Since F is apparently a vector field, I assume you mean
\(\vec F = \triangledown(x^3 + y^3 + z^3+ 3xyz)\)
With ∇ = gradient, whereas ∆ is often used to denote the Laplacian, \(\Delta = \frac{\partial^2}{\partial x^2} + \frac{\partial ^2}{\partial y^2} + \frac{\partial ^2}{\partial z^2}\).
Let \(f(x, y, z) = x^3 + y^3 + z^3 + 3xyz\).
Compute the gradient of f:
\(\vec F = \Delta f(x, y,z) = \frac{\partial f}{\partial x}\vec i + \frac{\partial f}{\partial y}\vec j+ \frac{\partial f}{\partial z}\vec k\)
\(\vec F = (3x^2 + 3yz)\vec i + (3y^2 + 3xz) \vec j + (3z^2 + 3xy) \vec k\)
Now compute the divergence of F (incidentally, divergence of a gradient field is the Laplacian of the f):
\(\text{div} \,\vec F = \frac{\partial (3x^2 +3yz)}{\partial x} + \frac{\partial (3y^2 +3xz)}{\partial y} + \frac{\partial (3z^2 +3xy)}{\partial z}\)
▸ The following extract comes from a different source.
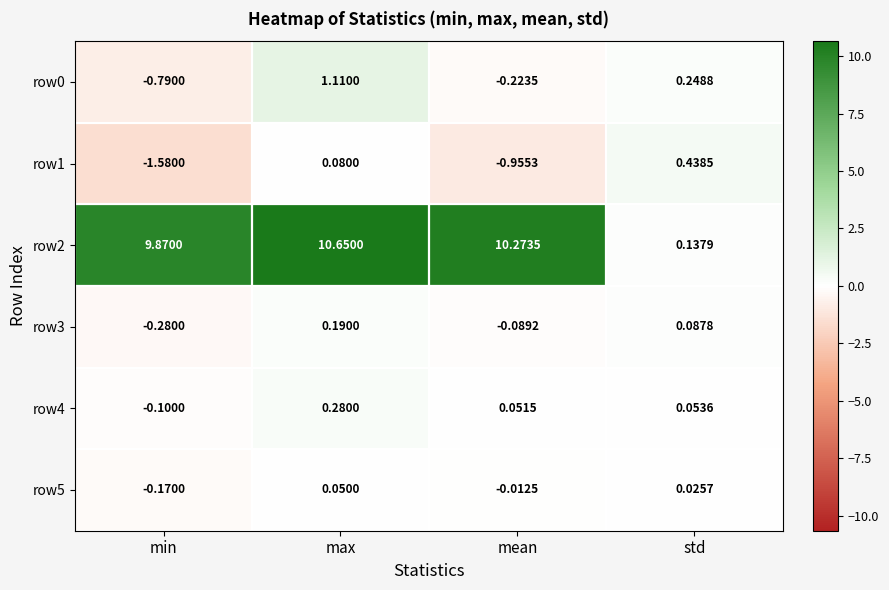

How many data points does each series have?

4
\(\text{div} \,\vec F =6x + 6y + 6z\)
And the curl:
\(\text{curl } \vec F= \left(\frac{\partial (3z^2 + 3xy)}{\partial y} - \frac{\partial (3y^2 + 3xz)}{\partial z} \right) \vec i - \left(\frac{\partial (3z^2 + 3xy)}{\partial x} - \frac{\partial (3x^2 + 3yz)}{\partial z} \right) \vec j +\left(\frac{\partial (3y^2 + 3xz)}{\partial x} - \frac{\partial (3x^2 + 3yy)}{\partial z} \right) \vec k \)
\(\text{curl } \vec F= \vec0\)